***** Testo fornito *****

Tre architetti e un viticoltore collaborano al progetto di ampliamento di una cantina vinicola ipogea. Design Walter Angonese, Silvia Boday, Rainer Köberl. Testo Walter Angonese. Fotos Walter Niedermayr.

Penso che il termine 'ampliamento' esprima in modo appropriato l'atteggiamento mentale alla base di questo progetto. Accetta ciò che è preesistente, una prospettiva dialettica che tiene conto di concetti come "storia trasfigurata" e "paesaggio amato". Si voleva infatti raggiungere una sorta di legittimità socio-politica: l'architettura contemporanea non solo come mezzo di autosoddisfazione basato su percorsi astratti, ma come parte di un ambiente 'vivente'. È un'architettura che si fonda su un'esperienza condivisa e che dà forma concreta a tre anni di lavoro e riflessione con e sul vino.

*****

Attività 1. Riporta senza modifiche il brano del testo sull'ampliamento della cantina, tutto da "Tre architetti e" fino a "e sul vino.".

***** Dati forniti *****

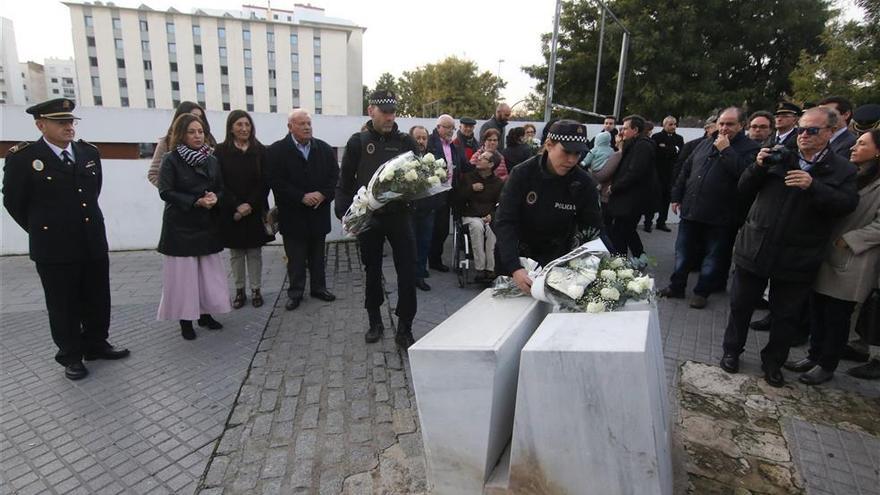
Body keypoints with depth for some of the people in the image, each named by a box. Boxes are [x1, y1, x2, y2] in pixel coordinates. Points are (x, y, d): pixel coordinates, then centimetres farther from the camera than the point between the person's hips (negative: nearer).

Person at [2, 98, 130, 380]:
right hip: (54, 248, -4)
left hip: (94, 243, 4)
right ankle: (71, 356, 22)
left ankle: (96, 345, 31)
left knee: (98, 301, 14)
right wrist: (42, 230, 9)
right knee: (64, 307, 8)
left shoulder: (90, 152, 5)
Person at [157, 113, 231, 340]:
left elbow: (221, 188, 10)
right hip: (180, 226, -4)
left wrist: (215, 198, -12)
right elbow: (165, 191, -11)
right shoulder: (171, 159, -6)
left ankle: (205, 313, 22)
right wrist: (195, 201, -20)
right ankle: (185, 320, 12)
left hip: (207, 224, 4)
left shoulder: (212, 160, 8)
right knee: (184, 273, 0)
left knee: (209, 272, 8)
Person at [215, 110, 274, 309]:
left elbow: (264, 182, -1)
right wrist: (236, 206, -13)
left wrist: (251, 205, -11)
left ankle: (256, 290, 16)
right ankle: (239, 291, 19)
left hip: (255, 210, 0)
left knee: (255, 251, 6)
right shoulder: (221, 151, 0)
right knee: (236, 253, 8)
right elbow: (219, 183, -4)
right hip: (230, 212, 0)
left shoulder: (260, 151, 2)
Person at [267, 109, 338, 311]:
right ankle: (295, 292, 18)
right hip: (293, 214, -3)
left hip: (318, 212, 3)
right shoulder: (277, 150, -5)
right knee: (295, 257, 6)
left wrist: (323, 194, -13)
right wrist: (302, 197, -17)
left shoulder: (324, 149, 6)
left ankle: (318, 287, 27)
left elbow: (334, 175, 3)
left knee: (317, 255, 14)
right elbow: (276, 181, -12)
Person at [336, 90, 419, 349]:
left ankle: (404, 329, 11)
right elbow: (344, 182, 2)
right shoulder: (358, 142, 2)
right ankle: (375, 321, 30)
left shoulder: (405, 141, 3)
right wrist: (344, 214, -7)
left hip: (399, 215, 0)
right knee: (373, 271, 12)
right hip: (367, 217, 0)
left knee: (407, 272, -2)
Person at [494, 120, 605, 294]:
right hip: (516, 257, -1)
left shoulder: (584, 183, -14)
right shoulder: (522, 174, -19)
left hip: (558, 260, 1)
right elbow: (504, 223, -25)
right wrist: (515, 268, -39)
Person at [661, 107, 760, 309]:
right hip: (691, 210, 5)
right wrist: (677, 196, 13)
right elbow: (686, 170, 17)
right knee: (683, 251, 12)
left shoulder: (749, 148, -5)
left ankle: (702, 292, 20)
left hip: (720, 217, -5)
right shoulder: (705, 145, 13)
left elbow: (744, 172, -24)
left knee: (713, 256, 8)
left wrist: (725, 150, -18)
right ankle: (677, 286, 25)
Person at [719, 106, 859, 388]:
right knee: (741, 305, 12)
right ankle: (732, 351, 30)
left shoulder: (842, 170, 1)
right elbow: (745, 189, 5)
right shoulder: (778, 158, 5)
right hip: (755, 249, 1)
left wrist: (812, 186, -25)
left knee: (786, 315, 11)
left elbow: (847, 204, -13)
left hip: (796, 259, -1)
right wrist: (759, 166, -12)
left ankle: (773, 362, 30)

*****

Attività 2. Rendi come tabella Markdown soltanto le righe dei dati, tutte da quella che contiene "right elbow: (165, 191, -11)" fino a quella che contiene "left elbow: (334, 175, 3)", estremi compresi. Usa la colonna "Numero" per il numero progressivo e la colonna "Riga" per la riga, e lascia fuori le righe vuote.

Risposta 1.
Tre architetti e un viticoltore collaborano al progetto di ampliamento di una cantina vinicola ipogea. Design Walter Angonese, Silvia Boday, Rainer Köberl. Testo Walter Angonese. Fotos Walter Niedermayr.

Penso che il termine 'ampliamento' esprima in modo appropriato l'atteggiamento mentale alla base di questo progetto. Accetta ciò che è preesistente, una prospettiva dialettica che tiene conto di concetti come "storia trasfigurata" e "paesaggio amato". Si voleva infatti raggiungere una sorta di legittimità socio-politica: l'architettura contemporanea non solo come mezzo di autosoddisfazione basato su percorsi astratti, ma come parte di un ambiente 'vivente'. È un'architettura che si fonda su un'esperienza condivisa e che dà forma concreta a tre anni di lavoro e riflessione con e sul vino.

Risposta 2.
| Numero | Riga |
|---|---|
| 1 | right elbow: (165, 191, -11) |
| 2 | right shoulder: (171, 159, -6) |
| 3 | left ankle: (205, 313, 22) |
| 4 | right wrist: (195, 201, -20) |
| 5 | right ankle: (185, 320, 12) |
| 6 | left hip: (207, 224, 4) |
| 7 | left shoulder: (212, 160, 8) |
| 8 | right knee: (184, 273, 0) |
| 9 | left knee: (209, 272, 8) |
| 10 | Person at [215, 110, 274, 309]: |
| 11 | left elbow: (264, 182, -1) |
| 12 | right wrist: (236, 206, -13) |
| 13 | left wrist: (251, 205, -11) |
| 14 | left ankle: (256, 290, 16) |
| 15 | right ankle: (239, 291, 19) |
| 16 | left hip: (255, 210, 0) |
| 17 | left knee: (255, 251, 6) |
| 18 | right shoulder: (221, 151, 0) |
| 19 | right knee: (236, 253, 8) |
| 20 | right elbow: (219, 183, -4) |
| 21 | right hip: (230, 212, 0) |
| 22 | left shoulder: (260, 151, 2) |
| 23 | Person at [267, 109, 338, 311]: |
| 24 | right ankle: (295, 292, 18) |
| 25 | right hip: (293, 214, -3) |
| 26 | left hip: (318, 212, 3) |
| 27 | right shoulder: (277, 150, -5) |
| 28 | right knee: (295, 257, 6) |
| 29 | left wrist: (323, 194, -13) |
| 30 | right wrist: (302, 197, -17) |
| 31 | left shoulder: (324, 149, 6) |
| 32 | left ankle: (318, 287, 27) |
| 33 | left elbow: (334, 175, 3) |